Великий Гопник. Записки о живой и мертвой России — страница 57 из 93

Вы когда-нибудь видели, как выходит младенец лицом вниз через туннель нижнего лица с какой-то метафизической покорностью, как будто разведчик или снаряд?

А когда нет ни ада, ни рая, когда возникает междуречье покоя, нижнее лицо возвращается в зону чистилища, направляется к заслуженному отдыху.

Сколько мы знаем красоток нижнего этажа, с розовым орнаментом губ! А что наверху? Встречай носатых, без подбородка созданий.

Нижнее лицо — красота!

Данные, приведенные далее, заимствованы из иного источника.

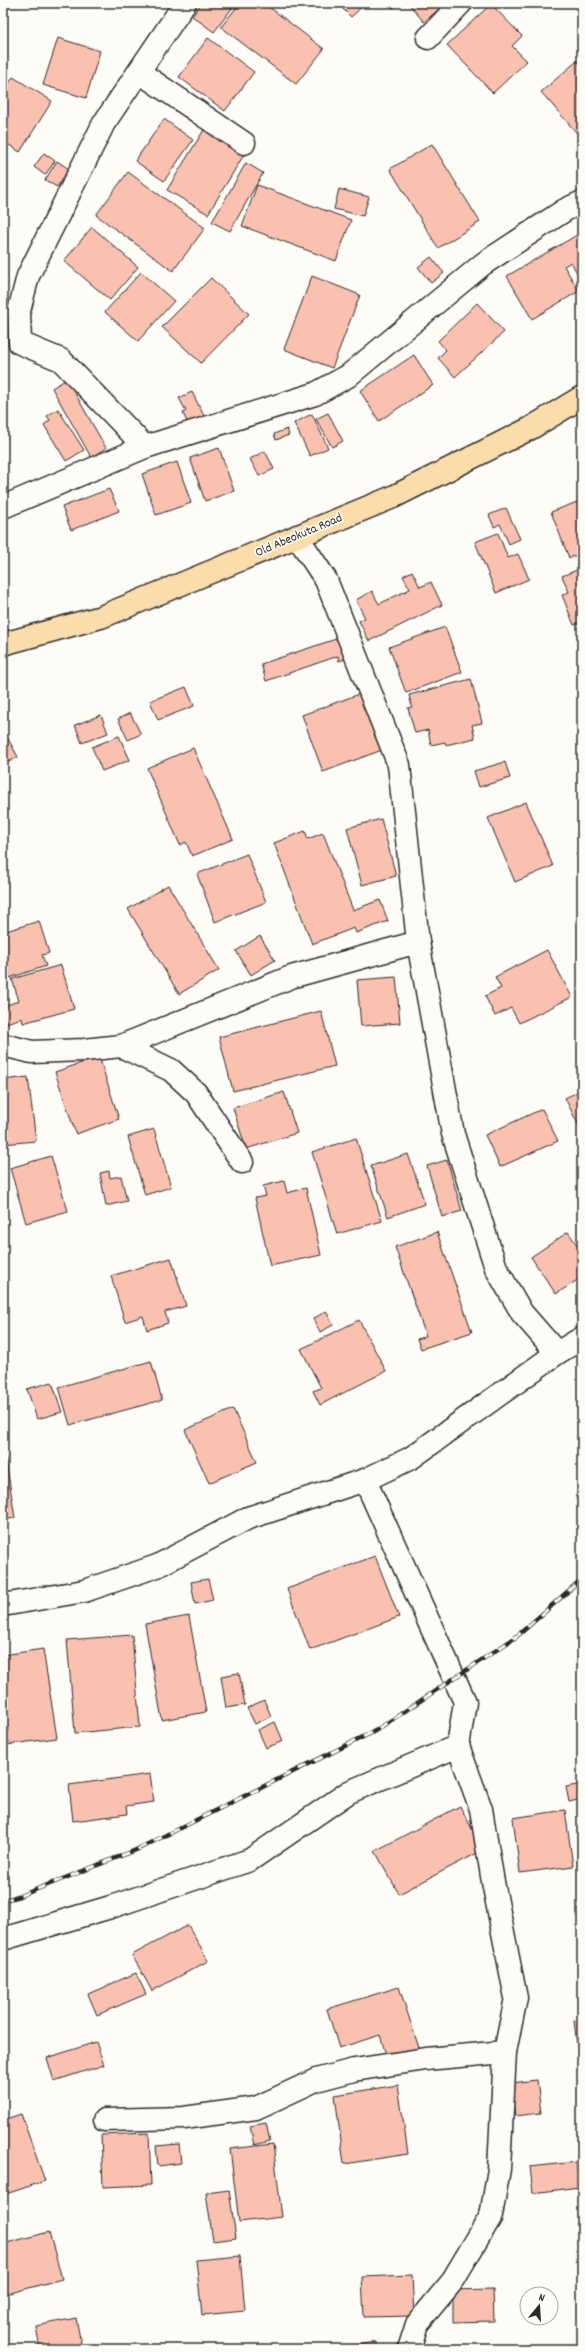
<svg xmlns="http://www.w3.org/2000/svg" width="585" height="2352" viewBox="0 0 585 2352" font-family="Dekko,sans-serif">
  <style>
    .building { fill: #fac1b1; stroke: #2b2b2b }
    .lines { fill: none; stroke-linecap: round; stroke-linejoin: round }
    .minor-casing { stroke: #2b2b2b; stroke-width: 25 }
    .trunk-casing { stroke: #2b2b2b; stroke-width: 25 }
    .minor { stroke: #fdfcf7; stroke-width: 22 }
    .trunk { stroke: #fbddab; stroke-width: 22 }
    .rail-casing { stroke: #2b2b2b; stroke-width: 4.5 }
    .rail { stroke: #fdfcf7; stroke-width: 3; stroke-dasharray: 9; stroke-linecap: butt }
    .labels { text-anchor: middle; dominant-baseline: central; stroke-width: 3.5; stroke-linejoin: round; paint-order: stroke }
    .street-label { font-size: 13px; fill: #2b2b2b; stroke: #fdfcf7 }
  </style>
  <rect width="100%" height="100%" fill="#fdfcf7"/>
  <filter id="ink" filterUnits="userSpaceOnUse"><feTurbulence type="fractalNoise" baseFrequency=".025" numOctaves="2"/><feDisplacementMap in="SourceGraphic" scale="8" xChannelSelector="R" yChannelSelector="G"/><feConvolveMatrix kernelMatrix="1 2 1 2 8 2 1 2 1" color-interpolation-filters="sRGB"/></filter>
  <g filter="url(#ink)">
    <g class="building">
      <path d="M202 3H236L214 32 192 16Z"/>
      <path d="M240 3H264L324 49 296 84 221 27Z"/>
      <path d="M337 3H366L351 17Z"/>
      <path d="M389 3H399L393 8Z"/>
      <path d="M408 3H446L424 22Z"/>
      <path d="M491 4 522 36 512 46 527 61 493 93 447 45Z"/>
      <path d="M58 38 100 51 86 98 43 85Z"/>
      <path d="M208 38 254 72 225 111 179 77Z"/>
      <path d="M577 61 582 67V139L541 92Z"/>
      <path d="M13 77 52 101 20 152 3 141V92Z"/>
      <path d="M164 119 193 140 164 181 135 161Z"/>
      <path d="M205 128 245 153 208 214 167 190Z"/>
      <path d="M432 144 480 222 438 248 390 169Z"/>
      <path d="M44 153 55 161 45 175 34 167Z"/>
      <path d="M57 161 69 169 57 187 45 180Z"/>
      <path d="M246 163 263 173 230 231 212 222Z"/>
      <path d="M128 172 205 228 173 271 96 215Z"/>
      <path d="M257 185 351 220 336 261 242 226Z"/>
      <path d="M339 189 369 197 363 216 334 209Z"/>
      <path d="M92 227 138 267 110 300 64 261Z"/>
      <path d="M582 232V282L571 262 564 266 579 291 532 319 507 276Z"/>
      <path d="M431 257 444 273 431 283 418 267Z"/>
      <path d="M141 272 174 301 138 341 105 312Z"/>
      <path d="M312 276 360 295 332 368 284 349Z"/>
      <path d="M211 278 249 314 201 363 162 327Z"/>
      <path d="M477 303 504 332 455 377 438 358 446 350 438 341Z"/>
      <path d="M414 355 433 385 379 421 360 391Z"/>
      <path d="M67 379 106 448 91 457 52 388Z"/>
      <path d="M192 392 204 416 188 424 183 413 186 411 179 398Z"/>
      <path d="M58 409 84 450 66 461 44 425 50 420 47 416Z"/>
      <path d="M328 413 343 441 332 447 316 419Z"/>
      <path d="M312 414 328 448 310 456 294 423Z"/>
      <path d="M287 429 289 435 276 440 274 434Z"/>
      <path d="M219 448 234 491 205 501 190 458Z"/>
      <path d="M265 451 274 469 259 476 250 459Z"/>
      <path d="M177 462 191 503 156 515 142 474Z"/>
      <path d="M109 489 119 511 71 530 62 507Z"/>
      <path d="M577 502 582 516V553L569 558 551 512Z"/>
      <path d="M506 508 520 539 509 544 500 524 494 527 489 515Z"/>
      <path d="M498 533 508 558 518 554 529 579 496 593 475 542Z"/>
      <path d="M582 568V622L574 625 562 595 569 592 562 576Z"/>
      <path d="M412 571 420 587 431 582 442 605 369 641 359 621 365 618 356 600 372 591 379 604 410 589 403 576Z"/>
      <path d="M445 627 462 672 406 693 389 647Z"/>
      <path d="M342 637 349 658 339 661 338 656 266 681 261 664Z"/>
      <path d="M471 679 482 723 472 725 475 738 446 745 445 742 431 745 428 730 415 733 408 708 412 707 409 695Z"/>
      <path d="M186 687 194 706 158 720 150 701Z"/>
      <path d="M362 693 382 750 323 772 302 715Z"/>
      <path d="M130 713 141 734 128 740 118 719Z"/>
      <path d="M101 715 108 733 82 743 75 725Z"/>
      <path d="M6 735 18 757 3 765V736Z"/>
      <path d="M119 736 130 760 102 771 92 747Z"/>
      <path d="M193 748 233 839 192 856 186 842 180 845 147 768Z"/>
      <path d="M505 762 510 778 479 787 474 771Z"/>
      <path d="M526 802 553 866 515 882 488 818Z"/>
      <path d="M381 819 396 876 362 885 347 828Z"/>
      <path d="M305 831 308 839 323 833 353 910 380 900 388 921 356 933 354 928 312 944 274 843Z"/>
      <path d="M582 851V866L576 854Z"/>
      <path d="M247 854 266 902 215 922 197 874Z"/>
      <path d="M168 885 219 970 179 994 128 909Z"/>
      <path d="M39 921 49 953 42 955 46 966 3 980V932Z"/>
      <path d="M260 936 275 960 251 975 236 951Z"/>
      <path d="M547 950 572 997 519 1023 511 1008 495 1016 485 996 501 988 495 977Z"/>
      <path d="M61 965 74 1009 23 1023 22 1018 6 1023 3 1006 19 1001 12 979Z"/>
      <path d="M396 977 400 1023 361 1026 357 980Z"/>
      <path d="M321 1011 335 1066 233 1091 219 1037Z"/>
      <path d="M99 1057 119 1119 76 1134 55 1072Z"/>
      <path d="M28 1077 36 1141 3 1144V1080Z"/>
      <path d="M582 1090V1125L579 1126 565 1098Z"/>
      <path d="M284 1092 297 1133 246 1149 233 1108Z"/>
      <path d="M542 1109 558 1141 500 1167 485 1135Z"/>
      <path d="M154 1129 171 1187 145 1195 128 1137Z"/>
      <path d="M356 1138 382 1221 337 1234 312 1152Z"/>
      <path d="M408 1154 425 1204 388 1217 371 1166Z"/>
      <path d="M51 1156 68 1211 26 1223 10 1168Z"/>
      <path d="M447 1160 462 1211 442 1217 427 1166Z"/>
      <path d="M109 1171 110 1178 121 1176 127 1201 106 1206 100 1173Z"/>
      <path d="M284 1181 287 1193 306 1188 321 1255 270 1266 255 1198 266 1196 263 1186Z"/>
      <path d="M437 1232 472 1332 421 1349 417 1339 426 1336 395 1247Z"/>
      <path d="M568 1232 582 1252V1277L556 1294 531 1257Z"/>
      <path d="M171 1258 186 1306 165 1312 168 1323 147 1330 143 1316 125 1322 111 1276Z"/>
      <path d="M326 1311 333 1325 320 1332 313 1319Z"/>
      <path d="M359 1320 386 1371 320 1405 313 1391 321 1388 301 1349Z"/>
      <path d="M151 1361 162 1400 70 1425 59 1387Z"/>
      <path d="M52 1382 62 1412 37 1419 27 1389Z"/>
      <path d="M233 1409 257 1462 209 1483 185 1430Z"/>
      <path d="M3 1441 15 1518 3 1520Z"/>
      <path d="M375 1556 399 1617 310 1650 287 1589Z"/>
      <path d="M208 1579 213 1600 195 1604 191 1582Z"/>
      <path d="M189 1616 206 1712 162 1720 145 1624Z"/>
      <path d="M132 1635 140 1727 75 1733 67 1640Z"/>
      <path d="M43 1649 57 1738 6 1745 3 1725V1655Z"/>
      <path d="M239 1673 245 1705 226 1708 221 1676Z"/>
      <path d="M264 1700 271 1716 255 1724 247 1708Z"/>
      <path d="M275 1722 283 1741 266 1748 258 1730Z"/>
      <path d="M150 1774 154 1802 126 1806 127 1814 73 1821 69 1785Z"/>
      <path d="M582 1784V1799L569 1802 566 1787Z"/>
      <path d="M460 1806 483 1850 399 1894 375 1851Z"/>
      <path d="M565 1810 573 1866 520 1873 513 1818Z"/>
      <path d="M188 1925 208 1961 152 1991 132 1955Z"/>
      <path d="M136 1973 146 1994 97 2015 88 1994Z"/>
      <path d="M399 1987 419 2048 387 2058 380 2035 339 2048 327 2009Z"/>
      <path d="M582 2020V2061H579L574 2021Z"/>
      <path d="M96 2042 104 2065 54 2081 47 2058Z"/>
      <path d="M537 2080 541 2113 515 2116 511 2083Z"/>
      <path d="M398 2085 408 2154 344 2164 335 2095Z"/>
      <path d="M21 2114 45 2181 3 2195V2120Z"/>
      <path d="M266 2123 270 2141 254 2145 250 2126Z"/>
      <path d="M149 2133 151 2185 103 2187 101 2135Z"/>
      <path d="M179 2144 181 2163 158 2166 156 2146Z"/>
      <path d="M273 2144 282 2217 239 2222 230 2149Z"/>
      <path d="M576 2162 579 2187 533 2193 530 2167Z"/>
      <path d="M229 2190 236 2238 213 2241 206 2193Z"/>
      <path d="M49 2232 62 2279 3 2295V2244Z"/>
      <path d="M240 2256 245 2311 202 2315 196 2260Z"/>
      <path d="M412 2275 414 2316 364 2317 362 2277Z"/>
      <path d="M493 2289 494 2321 453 2322V2290Z"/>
      <path d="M76 2318 82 2349H40L36 2326Z"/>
      <path d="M376 2342 377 2349H329Z"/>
    </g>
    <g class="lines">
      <g class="minor-casing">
        <g id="minor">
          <path d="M428 38 461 3"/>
          <path d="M139 72 244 143"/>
          <path d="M145 447 61 360 20 343 19 311 28 276 104 123 185 3"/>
          <path d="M3 507 145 447 315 394 348 376 483 264 565 210 582 202"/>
          <path d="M297 536 326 580 399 765 418 942 453 1134 496 1268 522 1313 557 1353"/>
          <path d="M3 1045 32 1052 84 1050 121 1046 171 1070 196 1093 242 1162"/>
          <path d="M121 1046 291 977 418 942"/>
          <path d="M365 1480 465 1702 458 1746 481 1809 493 1882 516 1998 505 2052 499 2169 491 2216 451 2283 417 2324 409 2349"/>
          <path d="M3 1605 84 1591 157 1566 248 1518 365 1480 411 1458 557 1353 582 1338"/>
          <path d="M3 1939 114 1906 250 1860 349 1792 458 1746"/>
          <path d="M104 2120 184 2118 256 2108 316 2080 354 2070 426 2059 505 2052"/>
        </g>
      </g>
      <g class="trunk-casing">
        <path id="trunk" d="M3 644 101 617 393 497 531 428 582 397"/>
      </g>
      <use href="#minor" class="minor"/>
      <use href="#trunk" class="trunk"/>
      <g class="rail-casing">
        <path id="rail" d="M3 1900 17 1897 136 1850 375 1731 516 1637 582 1579"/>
      </g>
      <use href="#rail" class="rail"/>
    </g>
  </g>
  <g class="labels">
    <g class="street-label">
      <text transform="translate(299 536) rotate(-23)">Old Abeokuta Road</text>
    </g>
  </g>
  <rect width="585" height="2352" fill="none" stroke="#fdfcf7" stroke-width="16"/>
  <rect x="8" y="8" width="569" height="2336" fill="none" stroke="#2b2b2b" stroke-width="1.5" filter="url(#ink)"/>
  <g transform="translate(539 2306) rotate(18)"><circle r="19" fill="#fdfcf7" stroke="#a9a8a5"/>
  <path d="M0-3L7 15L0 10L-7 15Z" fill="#2b2b2b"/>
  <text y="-6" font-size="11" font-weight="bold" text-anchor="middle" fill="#2b2b2b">N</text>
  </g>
</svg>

А верхнее — о, ужас!

Нижнее — персидское зодчество, верхнее — христианское распятье.

Верхнее — животная непроходимость, нижнее — исландские саги и гейзеры.

Когда-нибудь эти лица перестанут враждовать. Верхнее лицо и нижнее обнимутся и признаются друг другу в любви. Мы все — утописты. А пока бытует мнение, что нижнее лицо у всех женщин одинаково, — ничего хорошего не будет.

Ну, ладно, а есть ли у мужского пола различие верхнего и нижнего лица? Будем ли мы об этом говорить или свернем на другую тему? А если все-таки будем говорить, то, конечно, нижнее лицо мужчины не похоже на чистилище.

Женское похоже, а мужское — нет.

Но это еще ничего не значит. У мужчины тоже есть что показать.

Однажды в Нью-Йорке я встретился с легендарной феминисткой, писательницей, культовой женщиной разлома американской цивилизации. Она была не только театральным режиссером, президентом американского ПЕН-клуба, лесбиянкой, подругой Бродского, либералкой с коммунистическими корнями, потомком еврейской семьи из Восточной Европы. В конце концов она — пророк — состоялась как предтеча кровавых американских мятежей. Белая, она проклинала белых. С тихим интеллектуальным хамством она проповедовала бедовую политкорректность.

Я уже не помню, как так случилось, кто нас свел, но мы договорились встретиться в каком-то совсем не пафосном баре на Манхэттене.

Я опоздал. Прошу иметь ввиду, что ко встречам с женщинами надо готовиться. А я явился равнодушно-наплевательским молодым писателем. Все ей пели комплименты. Я что-то слышал о ней, но вполуха, и простодушно опоздал.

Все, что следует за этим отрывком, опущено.